Not all Bluetooth headsets have caller ID, and when they do, they come with LED screens that are hard to read when driving. Some solve that problem by reading out the caller's number to you, which is the category into which the iVoice Diamond-X falls. It also has features like multipoint technology, automatic volume control, and dual microphones for noise cancellation. We're not too thrilled with the lack of volume controls, and the sound quality isn't perfect, but it's a decent headset overall. That said, you could probably do better for the price. The iVoice Diamond-X is available now for $100.
When we first heard of the iVoice Diamond-X, we imagined a headset encrusted with diamond-like jewels. But it turns out the only diamond-like object on the headset is the multifunction button, which is a shiny plastic with a design vaguely reminiscent of a diamond. Like the iVoice Baby-ai, the Diamond-X has a round, teardrop design. Measuring 1.7 inches long by 0.8 inch wide by 0.6 inch thick (if you don't count the earpiece), the Diamond-X is a bit thicker than some of the other high-end headsets, but it's still small enough to be discreet. The multifunction button is easy to press. You might notice there are no volume controls at all. The theory is that the Diamond-X has automatic volume adjustment, so you won't need them, but we still want the option.
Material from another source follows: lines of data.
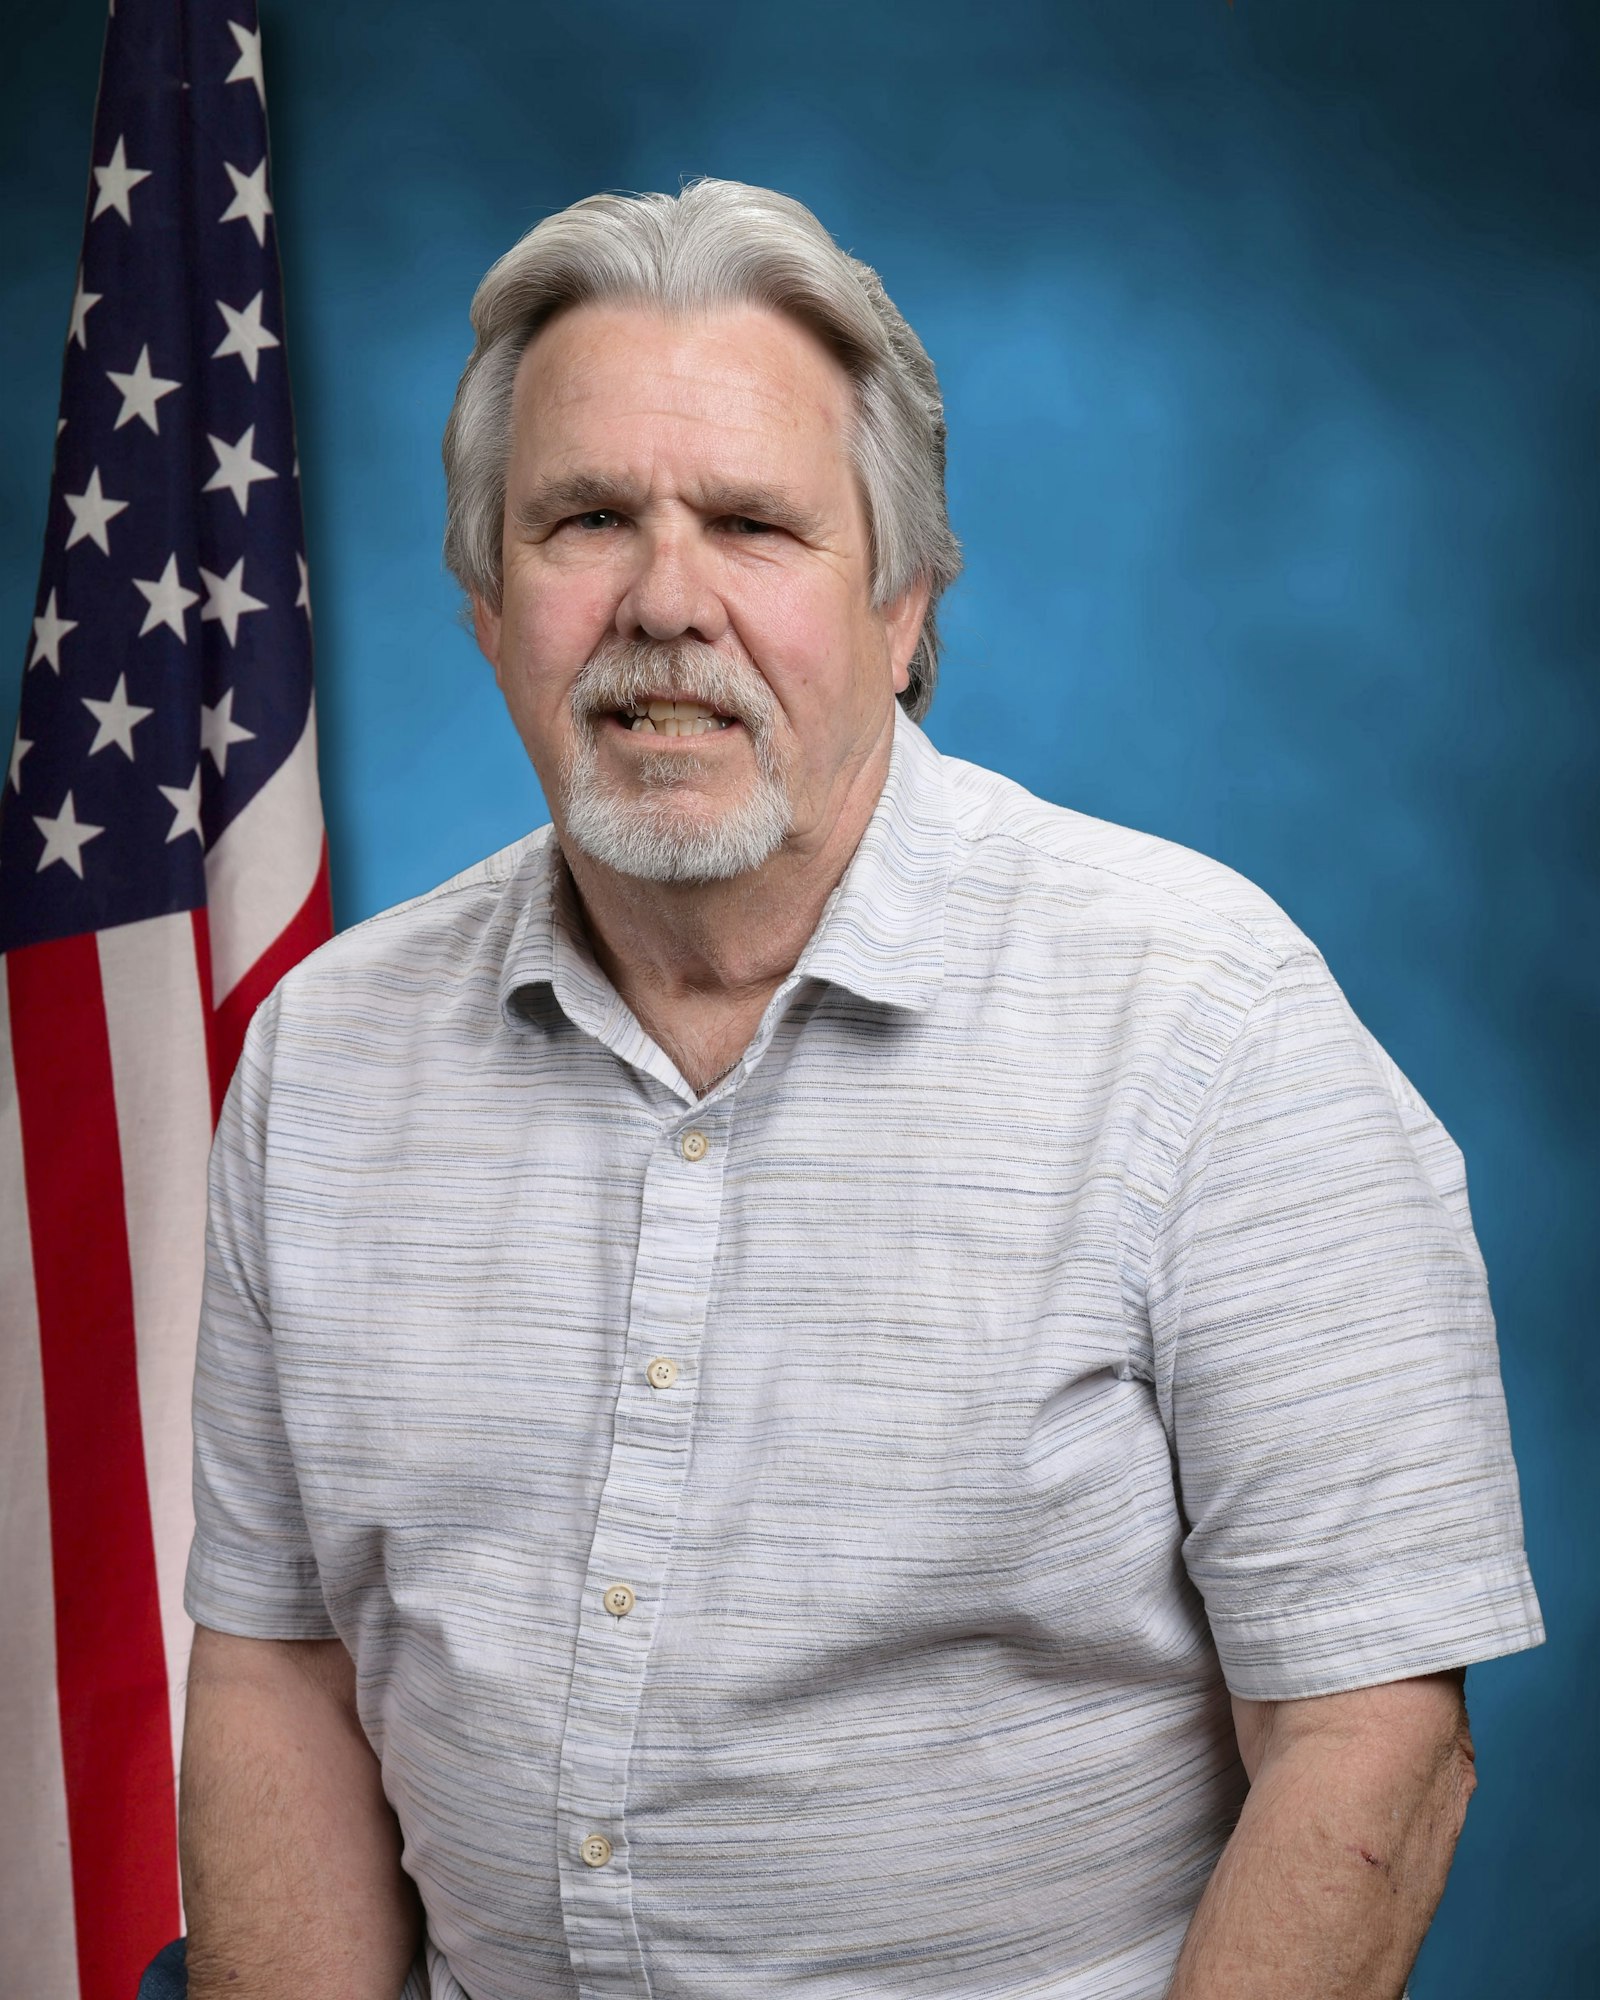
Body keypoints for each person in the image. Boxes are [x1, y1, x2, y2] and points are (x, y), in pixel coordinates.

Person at [177, 178, 1543, 2000]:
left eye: (752, 524)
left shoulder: (1210, 1025)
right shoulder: (323, 1059)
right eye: (587, 519)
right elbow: (282, 1671)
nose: (667, 603)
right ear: (487, 600)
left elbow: (1375, 1735)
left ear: (906, 605)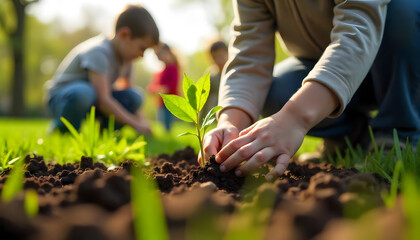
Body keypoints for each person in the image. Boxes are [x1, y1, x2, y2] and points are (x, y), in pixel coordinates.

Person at [200, 0, 420, 180]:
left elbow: (358, 28)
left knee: (403, 11)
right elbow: (250, 54)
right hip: (335, 76)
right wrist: (231, 122)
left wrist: (295, 118)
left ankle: (397, 135)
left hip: (398, 63)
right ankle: (351, 137)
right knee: (277, 92)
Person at [44, 4, 158, 135]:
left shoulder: (127, 59)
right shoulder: (99, 52)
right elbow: (103, 100)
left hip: (92, 100)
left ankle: (106, 132)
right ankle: (62, 129)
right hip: (65, 98)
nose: (142, 55)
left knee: (134, 97)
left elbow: (128, 90)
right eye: (142, 48)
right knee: (84, 93)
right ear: (124, 34)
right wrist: (135, 125)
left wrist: (142, 122)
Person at [147, 43, 180, 131]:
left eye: (160, 55)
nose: (159, 58)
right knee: (162, 123)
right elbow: (156, 84)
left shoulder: (172, 68)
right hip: (161, 102)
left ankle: (168, 139)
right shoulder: (162, 70)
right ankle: (166, 138)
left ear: (168, 52)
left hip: (170, 101)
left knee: (167, 124)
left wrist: (158, 89)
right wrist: (153, 89)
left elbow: (171, 85)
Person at [200, 40, 228, 122]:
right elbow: (204, 99)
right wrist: (200, 119)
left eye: (221, 56)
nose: (218, 60)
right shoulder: (211, 75)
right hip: (214, 112)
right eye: (214, 57)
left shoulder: (234, 71)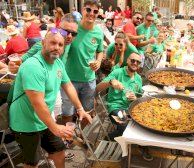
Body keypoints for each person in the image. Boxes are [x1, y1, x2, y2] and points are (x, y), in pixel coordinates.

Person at [9, 29, 92, 168]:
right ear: (43, 43)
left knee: (59, 152)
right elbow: (38, 103)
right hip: (26, 123)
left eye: (60, 44)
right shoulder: (33, 66)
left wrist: (80, 108)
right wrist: (56, 128)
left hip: (44, 120)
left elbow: (68, 85)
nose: (57, 47)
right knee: (32, 163)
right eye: (53, 43)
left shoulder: (58, 63)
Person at [95, 53, 153, 161]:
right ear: (127, 60)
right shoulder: (117, 72)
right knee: (125, 126)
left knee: (147, 122)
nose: (135, 63)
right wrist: (111, 82)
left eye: (138, 62)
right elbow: (97, 88)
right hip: (116, 107)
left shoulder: (138, 78)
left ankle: (142, 145)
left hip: (131, 108)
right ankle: (109, 137)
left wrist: (135, 97)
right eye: (132, 60)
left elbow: (140, 96)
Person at [62, 0, 104, 125]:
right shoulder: (73, 28)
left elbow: (100, 51)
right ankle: (67, 139)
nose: (91, 13)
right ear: (82, 10)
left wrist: (98, 61)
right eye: (88, 10)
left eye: (95, 11)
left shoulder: (98, 32)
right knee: (67, 112)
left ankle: (83, 137)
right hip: (69, 79)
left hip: (89, 79)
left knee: (87, 111)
Flip the headset over and you'll find an in-ear-style earpiece with a gel-like earbud cover. The Diamond-X comes with a variety of ear bud gel covers for different-size ears. It fits quite comfortably in the ear, but we do have one complaint: the surrounding plastic at the base end of the earpiece can feel a little scratchy in the ear. We also would recommend using the optional plastic ear hook, as it feels insecure without it. The ear hook is rather thick for our tastes--you can't easily wear glasses with it--but it does keep the headset in its place. The ear hook is flexible enough and can be arranged to fit either ear.
We tested the iVoice Diamond-X with the Apple iPhone 3G and were able to pair the headset successfully. When you first turn the headset on, the Diamond-X announces, "Hello," and automatically goes into pairing mode. It also announces, "Pairing Code 0000." After you pair it with a device, it'll say, "Pairing successful." This isn't really necessary, but it's nice to have aural confirmation, especially if you're new to the whole Bluetooth thing. When receiving a call, the Diamond-X will announce the phone number of the caller for caller ID. We've heard that the Diamond-X will also read the caller's name, but it wasn't able to do so with the Apple iPhone 3G, even when the caller was in our phone book. We'll update this review if we have a different result with other phones.
Call quality was decent overall, but outgoing quality could be improved. Incoming audio sounded fine: callers were loud and clear, with little distortion. The Diamond-X did adjust the volume automatically, depending on whether we were in a quiet office environment or outside on the busy sidewalk. Outgoing sound quality was a little more mixed, however. Callers heard us pretty clearly when we were in a crowded restaurant, so the noise cancellation works pretty well, but they said our overall voice quality was lacking. Our voice sounded crackly and robotic, and when we checked with our own voice mail, we found that to be true.
Other features of the iVoice Diamond-X include answering, rejecting, and ending a call, multipoint technology so that you can connect up to two devices simultaneously, a battery status indicator, support for call waiting and voice dialing where available, and compatibility with VoIP applications.
The iVoice Diamond-X comes with an AC adapter, a USB cable, and a car charger. It has a rated battery life of 4.5 hours talk time and 6.25 days standby time.